Es war einmal in einem Land, in dem die Türme aus Glas und Stahl in den Himmel wuchsen und die Flüsse aus Daten und Zahlen bestanden, ein Mann namens Jakob Goldmann.
Er war kein König und kein Prinz, doch in seinem Reich, dem grossen Kontor der Goldenen Zahlen, galt sein Wort viel.
Er war der „Zweite Bewahrer des Grossen Schlüssels“, ein Titel, der ihm Zugang zu den wichtigsten Schatzkammern gewährte und dessen Glanz heller strahlte als die Morgensonne.
Herr Goldmann wohnte in einem Palast aus kühlem Marmor, in dem jedes Möbelstück einen Preis, aber keine Geschichte hatte.

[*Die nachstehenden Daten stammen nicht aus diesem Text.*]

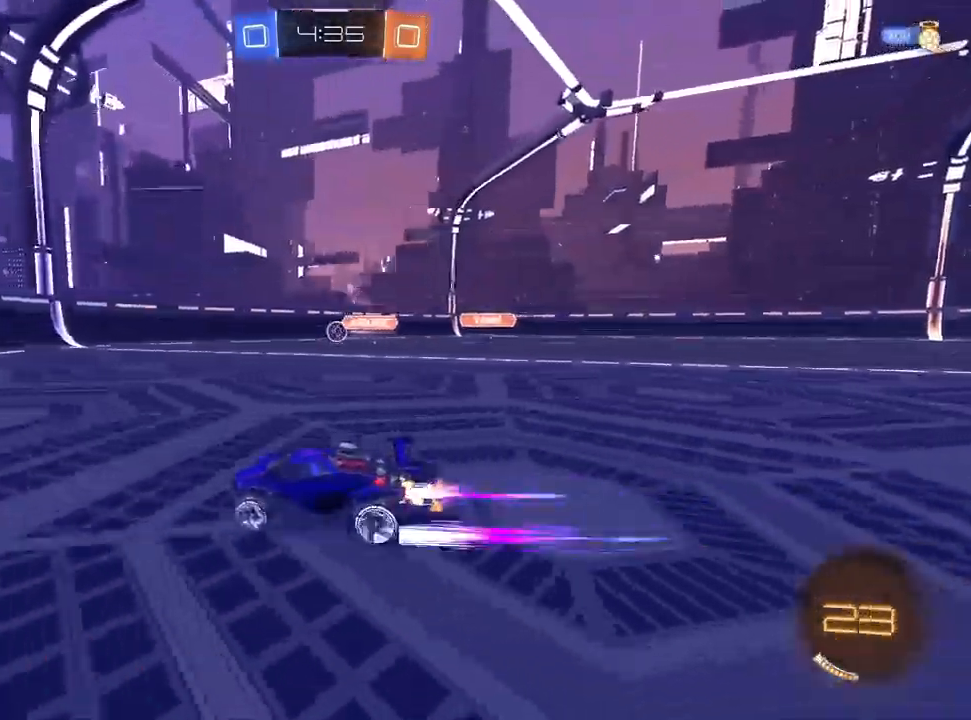
{"buttons": ["R2"], "left_stick": "center", "right_stick": "center", "events": [[317, "left_stick", "up-right"], [450, "left_stick", "center"], [500, "CROSS", "up"]]}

Sein Spiegelbild zeigte ihm einen Mann in massgeschneiderten Gewändern, dessen Wert er jeden Morgen aufs Neue an der Höhe seines Einkommens und der Wichtigkeit seines Titels mass.
Er zählte seine Erfolge wie ein Drache seine Goldmünzen, und doch war sein Herz eine kalte, leere Höhle.
Die Wärme eines Lächelns, die Melodie eines Liedes oder die Stille eines Sonnenuntergangs waren für ihn nur unproduktive Zeitverschwendung. Sein Wert war sein Rang. Nichts sonst.
Doch eines Tages zog ein Schatten über sein goldenes Reich. Der Oberste Schatzmeister, ein Mann mit Augen so kalt wie eine Winternacht, rief ihn zu sich.
„Herr Goldmann“, sprach er, ohne ihn anzusehen, „die Zeiten ändern sich. Wir müssen die Kammern neu ordnen. Ab morgen seid Ihr nicht mehr der Zweite Bewahrer des Grossen Schlüssels, sondern der Dritte Hüter der Silbernen Feder.“
Die Worte trafen Jakob Goldmann wie ein Blitz. Von Gold zu Silber! Vom Schlüssel zur Feder! Von der zweiten auf die dritte Stufe!
Die Welt um ihn herum verlor ihre Farbe. Der Glanz seines Titels erlosch, und in der Dunkelheit sah er sich selbst zum ersten Mal: ein Nichts.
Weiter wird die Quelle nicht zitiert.